Pour Apple, les autorités européennes de la concurrence entendent vider ATT de sa substance en transformant le dispositif en une fenêtre contextuelle de gestion du consentement compliquée et génératrice de confusion. Apple insiste fortement sur le fait que ATT permet aux utilisateurs de décider simplement et facilement si leurs applications doivent pouvoir ou non suivre leur activité en ligne, contrairement aux fenêtres de consentement mises en place par les éditeurs de site web dans le cadre du RGPD et d’ePrivacy, qu’elle qualifie de complexes et souvent porteuses de dark patterns. Apple rappelle la reconnaissance internationale du caractère protecteur de la vie privée de son dispositif en énumérant différentes déclarations publiques livrées par des ONG telles que l’EFF ou l’EPIC, voire même les gendarmes de la vie privée français et britannique.
"ATT est un outil qui renforce la position dominante d'Apple sur le marché de la publicité in-app"
Nicolas Rieul réagit aux propos d’Apple repris par la presse depuis mercredi dernier. "Il est temps qu’Apple arrête de faire du privacy washing, en forçant le discours sur le caractère protecteur d’ATT qui en réalité est un outil qui renforce sa position dominante sur le marché de la publicité in-app. Nos institutions fonctionnent parfaitement bien. Elles ont condamné Apple à la fois sur le front de l’abus de position dominante et sur celui de la privacy", déclare-t-il au Journal du Net en rappelant la décision de la Cnil de sanctionner Apple d’une amende de 8 millions d’euros le 29 décembre 2022 pour avoir imposé des traceurs publicitaires aux utilisateurs d’iPhone en France, sans consentement explicite de ces derniers sur la version 14.6 de l’OS, une décision confirmée le 15 octobre dernier par le Conseil d’Etat, qui ce faisant a rejeté le recours d’Apple.

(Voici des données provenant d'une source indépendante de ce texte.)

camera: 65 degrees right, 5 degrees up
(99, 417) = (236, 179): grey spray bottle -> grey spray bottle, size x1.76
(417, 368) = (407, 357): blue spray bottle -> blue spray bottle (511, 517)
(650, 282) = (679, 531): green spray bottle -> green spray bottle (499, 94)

Le jugement de l’Autorité de la concurrence portait sur les modalités concrètes de mise en œuvre du dispositif ATT. L’Autorité avait déclaré avoir "constaté que les modalités de mise en œuvre concrètes de ce dispositif sont abusives au sens du droit de la concurrence, notamment, en ce qu'elles compliquent artificiellement le parcours des utilisateurs d'applications tierces et faussent la neutralité du dispositif au détriment des petits éditeurs se finançant par la publicité". L’autorité française considère que le dispositif ATT n’est même pas nécessaire, "dans la mesure où il ne permet pas le recueil d’un consentement valable au regard du droit applicable tel qu’il résulte, notamment de la loi Informatique et Libertés".
Surtout, en considérant que ATT vient s’ajouter aux fenêtres de consentement que les éditeurs d’applications sont déjà obligés de présenter aux utilisateurs au titre du RGPD, l’autorité française confirme un des principaux arguments des auteurs de la plainte. Pour ces derniers, depuis ATT, l’autorisation ou le refus du traceur publicitaire (IDFA) doit se faire au moment du téléchargement de l'application ou en cas de changement de device avec un texte standard jugé anxiogène ne favorisant pas de changement d'avis et surtout en venant s'ajouter au recueil du consentement déjà imposé par le RGPD et la directive e-Privacy. Un changement à l’origine d'une baisse de 50% des revenus publicitaires des éditeurs d'applications sur iOS, selon les estimations du marché.